You can tell a lot about a person or company just based on what they choose to showcase in their ads. The superior one is usually the one who highlights their strong points instead of pointing out the weaknesses of their competitors.
This can be seen in ads for both products and politicians. For instance, if you’ve ever seen an Optimum Online commercial, all you hear is negative things about Verizon’s FiOS service. Some smug guy is telling you about how FiOS customers keep switching back to Optimum and trying to scare you into thinking that the fact that FiOS is superior is a myth.
Their other commercial features a FiOS salesman going door-to-door while his mother reveals the “ugly truth” that her son is keeping from the unsuspecting Optimum customers.
The idea here is that is Optimum is selling an inferior product, the only way they can keep their customers is to scare them into thinking that Optimum cares about them like their moms do and FiOS is the guy in the van full of puppies trying to kidnap your children.
FiOS, on the other hand simply spits out statistics about their superior picture quality and internet speed and call it a day.
As mentioned above, the other place you see this constantly is in politics.

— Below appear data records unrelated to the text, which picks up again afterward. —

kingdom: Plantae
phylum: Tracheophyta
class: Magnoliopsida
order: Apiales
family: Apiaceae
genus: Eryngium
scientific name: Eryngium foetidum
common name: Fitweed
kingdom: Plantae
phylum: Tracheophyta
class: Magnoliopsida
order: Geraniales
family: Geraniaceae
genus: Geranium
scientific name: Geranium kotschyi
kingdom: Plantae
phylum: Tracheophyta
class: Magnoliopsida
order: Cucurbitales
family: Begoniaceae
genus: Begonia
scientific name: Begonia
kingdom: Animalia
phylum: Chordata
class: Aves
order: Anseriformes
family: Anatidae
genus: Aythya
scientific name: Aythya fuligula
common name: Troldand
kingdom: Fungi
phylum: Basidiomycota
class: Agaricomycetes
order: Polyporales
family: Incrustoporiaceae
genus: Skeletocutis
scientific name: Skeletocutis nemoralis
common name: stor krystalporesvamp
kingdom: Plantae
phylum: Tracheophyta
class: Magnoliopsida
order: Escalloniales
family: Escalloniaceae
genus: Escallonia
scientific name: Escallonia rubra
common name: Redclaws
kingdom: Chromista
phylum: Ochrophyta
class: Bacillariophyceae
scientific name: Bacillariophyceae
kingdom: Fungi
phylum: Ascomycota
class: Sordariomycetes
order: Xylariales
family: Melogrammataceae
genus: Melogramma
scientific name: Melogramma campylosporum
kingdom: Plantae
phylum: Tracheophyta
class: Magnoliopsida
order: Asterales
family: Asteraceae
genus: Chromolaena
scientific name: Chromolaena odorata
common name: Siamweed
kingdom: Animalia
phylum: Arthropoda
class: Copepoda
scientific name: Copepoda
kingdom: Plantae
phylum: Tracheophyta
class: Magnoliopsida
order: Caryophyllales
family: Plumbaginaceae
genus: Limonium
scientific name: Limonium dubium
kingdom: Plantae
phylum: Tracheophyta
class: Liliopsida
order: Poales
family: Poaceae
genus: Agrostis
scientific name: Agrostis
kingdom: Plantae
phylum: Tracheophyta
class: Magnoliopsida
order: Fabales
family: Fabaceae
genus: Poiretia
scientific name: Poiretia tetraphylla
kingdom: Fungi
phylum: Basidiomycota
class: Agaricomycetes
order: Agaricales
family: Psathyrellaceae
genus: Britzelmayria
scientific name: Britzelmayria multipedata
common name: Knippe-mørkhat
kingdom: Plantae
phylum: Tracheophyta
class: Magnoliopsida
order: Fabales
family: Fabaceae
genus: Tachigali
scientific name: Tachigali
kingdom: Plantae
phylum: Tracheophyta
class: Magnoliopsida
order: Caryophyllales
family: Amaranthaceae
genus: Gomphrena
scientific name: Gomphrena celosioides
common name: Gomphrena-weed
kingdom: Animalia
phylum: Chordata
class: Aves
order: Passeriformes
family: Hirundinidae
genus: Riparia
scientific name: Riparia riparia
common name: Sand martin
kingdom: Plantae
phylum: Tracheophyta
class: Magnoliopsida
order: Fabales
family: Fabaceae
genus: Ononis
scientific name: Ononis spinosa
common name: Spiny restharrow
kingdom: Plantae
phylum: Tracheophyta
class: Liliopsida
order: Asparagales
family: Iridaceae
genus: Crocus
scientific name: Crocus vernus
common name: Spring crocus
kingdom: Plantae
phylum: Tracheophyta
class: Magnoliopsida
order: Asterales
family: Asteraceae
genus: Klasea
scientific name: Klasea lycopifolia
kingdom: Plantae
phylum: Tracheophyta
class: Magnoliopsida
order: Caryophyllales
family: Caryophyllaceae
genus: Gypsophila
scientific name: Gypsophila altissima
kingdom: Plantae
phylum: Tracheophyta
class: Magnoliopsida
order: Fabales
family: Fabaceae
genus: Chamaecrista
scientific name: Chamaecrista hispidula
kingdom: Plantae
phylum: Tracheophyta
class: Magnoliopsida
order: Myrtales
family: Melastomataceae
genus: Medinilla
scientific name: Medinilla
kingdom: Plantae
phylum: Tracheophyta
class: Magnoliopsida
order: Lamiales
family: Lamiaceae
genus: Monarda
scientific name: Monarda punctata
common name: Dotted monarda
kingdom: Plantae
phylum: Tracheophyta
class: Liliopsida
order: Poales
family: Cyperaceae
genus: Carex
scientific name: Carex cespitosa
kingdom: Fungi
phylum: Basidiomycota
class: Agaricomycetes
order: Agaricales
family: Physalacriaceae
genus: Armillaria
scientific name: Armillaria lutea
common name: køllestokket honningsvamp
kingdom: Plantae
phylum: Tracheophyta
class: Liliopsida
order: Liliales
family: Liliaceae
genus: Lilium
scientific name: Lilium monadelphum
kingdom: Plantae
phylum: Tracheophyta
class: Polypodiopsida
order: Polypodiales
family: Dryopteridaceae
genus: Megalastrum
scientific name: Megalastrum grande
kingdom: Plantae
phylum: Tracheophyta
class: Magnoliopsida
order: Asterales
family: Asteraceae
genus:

Whenever one politician has a better platform because they are more closely aligned with the people, the inferior competitor comes along with a negative ad campaign that highlights obscure, out-of-context anecdotes from the superior politician’s life.
The lesson here is to not be fooled in scare-tactics. If you can sense that someone is trying to scare you into trusting them, they’re entirely full of shit and should immediately lose you as either a customer or voter. Consider it a decision-making shortcut.